A letter from Aug 19, 2022

Time Travelled — almost 3 years

Peaceful right?

Dear FutureMe, I'm the lowest I've been in a while. I started a diet to lose a few pounds because I feel absolutely ****** about myself and my body. I often feel like he's not the one for me but I want it to work out so we're working on that. He's way too busy and doesn't have a lot of emotional capacity and makes everything about himself. But he's nice. And kind. I feel like I'm being discriminated against at my job due to my gender. I didn't get a raise that I was supposed to and a man who works way less than I do got it.

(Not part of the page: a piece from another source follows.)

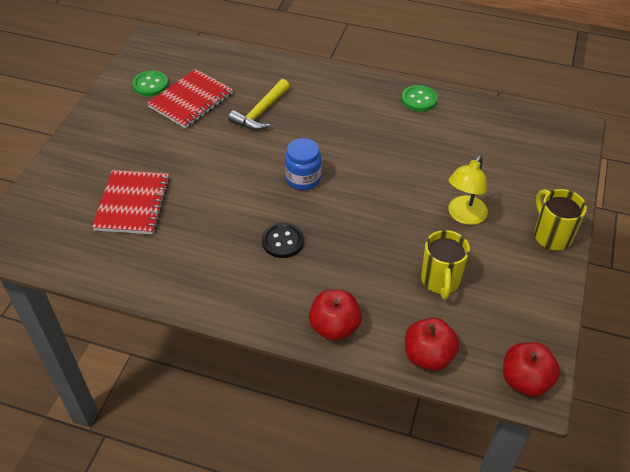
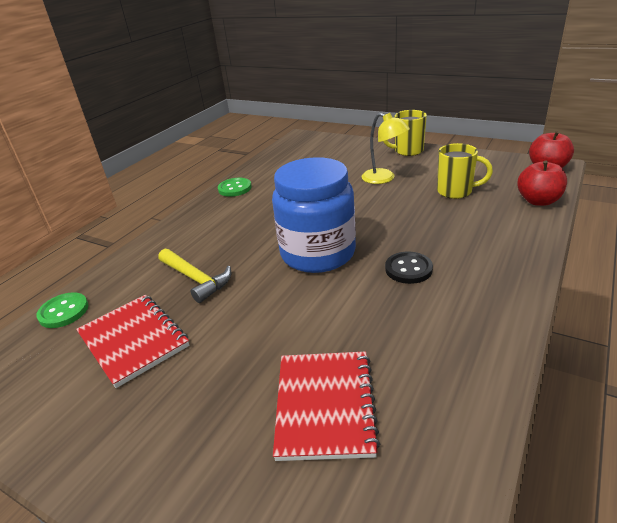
camera: 75 degrees left, 15 degrees down
red notebook [92,170,170,234] -> red notebook turned 75 degrees clockwise [273,351,380,461]
green button [132,71,168,96] -> green button moved to [36,292,89,328]
blue jar [285,138,321,190] -> blue jar [272,157,356,273], size x1.94
red apple [309,290,362,341] -> none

They'll try and convince me I don't deserve it but I'm pretty sure I do so let's hope that happens lol. I don't want to be fake positive anymore, I'll be honest I'm losing hope and my sanity just a little by little every day. Oh I'm hoping to dye my hair pink/brown so that's something to look forward to. I hope I survive, I hope I get out of this country and I hope I find peace. Enough about me, I hope you're doing great and are alive. I hope your ADHD is under control and that you're out of this country. I love you, I look up to you already and I think given the circumstances you might be doing fine. You got a lot of trauma and a lot of unfulfilled dreams and wishes from your childhood and I hope you get to be a kid again. Go easy on yourself ok? I'm taking care of parents as much as I can so you don't have any/much regrets. They love me and they haven't complained in a long time. I'll write more soon too my mind is all over the place. Love you!